Mitochondrial anchorage and fusion contribute to mitochondrial inheritance and quality control in the budding yeast Saccharomyces cerevisiae.

Higher-functioning mitochondria that are more reduced and have less ROS are anchored in the yeast bud tip by the Dsl1-family protein Mmr1p. Here we report a role for mitochondrial fusion in bud-tip anchorage of mitochondria. Fluorescence loss in photobleaching (FLIP) and network analysis experiments revealed that mitochondria in large buds are a continuous reticulum that is physically distinct from mitochondria in mother cells. FLIP studies also showed that mitochondria that enter the bud can fuse with mitochondria that are anchored in the bud tip. In addition, loss of fusion and mitochondrial DNA (mtDNA) by deletion of mitochondrial outer or inner membrane fusion proteins (Fzo1p or Mgm1p) leads to decreased accumulation of mitochondria at the bud tip and inheritance of fitter mitochondria by buds compared with cells with no mtDNA. Conversely, increasing the accumulation and anchorage of mitochondria in the bud tip by overexpression of MMR1 results in inheritance of less-fit mitochondria by buds and decreased replicative lifespan and healthspan. Thus quantity and quality of mitochondrial inheritance are ensured by two opposing processes: bud-tip anchorage by mitochondrial fusion and Mmr1p, which favors bulk inheritance; and quality control mechanisms that promote segregation of fitter mitochondria to the bud.

The transcriptional repressor Sum1p counteracts Sir2p in regulation of the actin cytoskeleton, mitochondrial quality control and replicative lifespan in Saccharomyces cerevisiae.

Increasing the stability or dynamics of the actin cytoskeleton can extend lifespan in C. elegans and S. cerevisiae. Actin cables of budding yeast, bundles of actin filaments that mediate cargo transport, affect lifespan control through effects on mitochondrial quality control. Sir2p, the founding member of the Sirtuin family of lifespan regulators, also affects actin cable dynamics, assembly, and function in mitochondrial quality control. Here, we obtained evidence for novel interactions between Sir2p and Sum1p, a transcriptional repressor that was originally identified through mutations that genetically suppress sir2∆ phenotypes unrelated to lifespan. We find that deletion of SUM1 in wild-type cells results in increased mitochondrial function and actin cable abundance. Furthermore, deletion of SUM1 suppresses defects in actin cables and mitochondria of sir2∆ yeast, and extends the replicative lifespan and cellular health span of sir2∆ cells. Thus, Sum1p suppresses Sir2p function in control of specific aging determinants and lifespan in budding yeast.

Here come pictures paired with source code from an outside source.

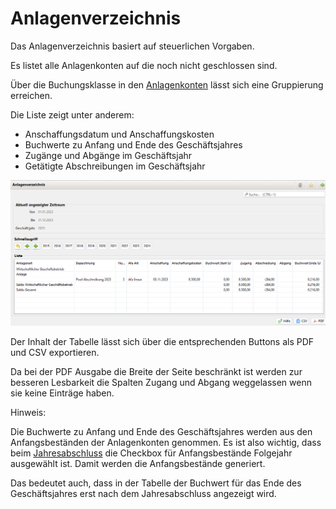 # Anlagenverzeichnis

Das Anlagenverzeichnis basiert auf steuerlichen Vorgaben.

Es listet alle Anlagenkonten auf die noch nicht geschlossen sind. 

Über die Buchungsklasse in den [Anlagenkonten](konten.md) lässt sich eine Gruppierung erreichen.

Die Liste zeigt unter anderem:
* Anschaffungsdatum und Anschaffungskosten
* Buchwerte zu Anfang und Ende des Geschäftsjahres
* Zugänge und Abgänge im Geschäftsjahr
* Getätigte Abschreibungen im Geschäftsjahr

![](img/AnlagenverzeichnisView.png)

Der Inhalt der Tabelle lässt sich über die entsprechenden Buttons als PDF und CSV exportieren.

Da bei der PDF Ausgabe die Breite der Seite beschränkt ist werden zur besseren Lesbarkeit die Spalten Zugang und Abgang weggelassen wenn sie keine Einträge haben.

Hinweis:

Die Buchwerte zu Anfang und Ende des Geschäftsjahres werden aus den Anfangsbeständen der Anlagenkonten genommen. Es ist also wichtig, dass beim [Jahresabschluss](jahresabschluss.md) die Checkbox für Anfangsbestände Folgejahr ausgewählt ist. Damit werden die Anfangsbestände generiert.

Das bedeutet auch, dass in der Tabelle der Buchwert für das Ende des Geschäftsjahres erst nach dem Jahresabschluss angezeigt wird.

Role for cER and Mmr1p in anchorage of mitochondria at sites of polarized surface growth in budding yeast.

Mitochondria accumulate at neuronal and immunological synapses and yeast bud tips and associate with the ER during phospholipid biosynthesis, calcium homeostasis, and mitochondrial fission. Here we show that mitochondria are associated with cortical ER (cER) sheets underlying the plasma membrane in the bud tip and confirm that a deletion in YPT11, which inhibits cER accumulation in the bud tip, also inhibits bud tip anchorage of mitochondria. Time-lapse imaging reveals that mitochondria are anchored at specific sites in the bud tip. Mmr1p, a member of the DSL1 family of tethering proteins, localizes to punctate structures on opposing surfaces of mitochondria and cER sheets underlying the bud tip and is recovered with isolated mitochondria and ER. Deletion of MMR1 impairs bud tip anchorage of mitochondria without affecting mitochondrial velocity or cER distribution. Deletion of the phosphatase PTC1 results in increased Mmr1p phosphorylation, mislocalization of Mmr1p, defects in association of Mmr1p with mitochondria and ER, and defects in bud tip anchorage of mitochondria. These findings indicate that Mmr1p contributes to mitochondrial inheritance as a mediator of anchorage of mitochondria to cER sheets in the yeast bud tip and that Ptc1p regulates Mmr1p phosphorylation, localization, and function.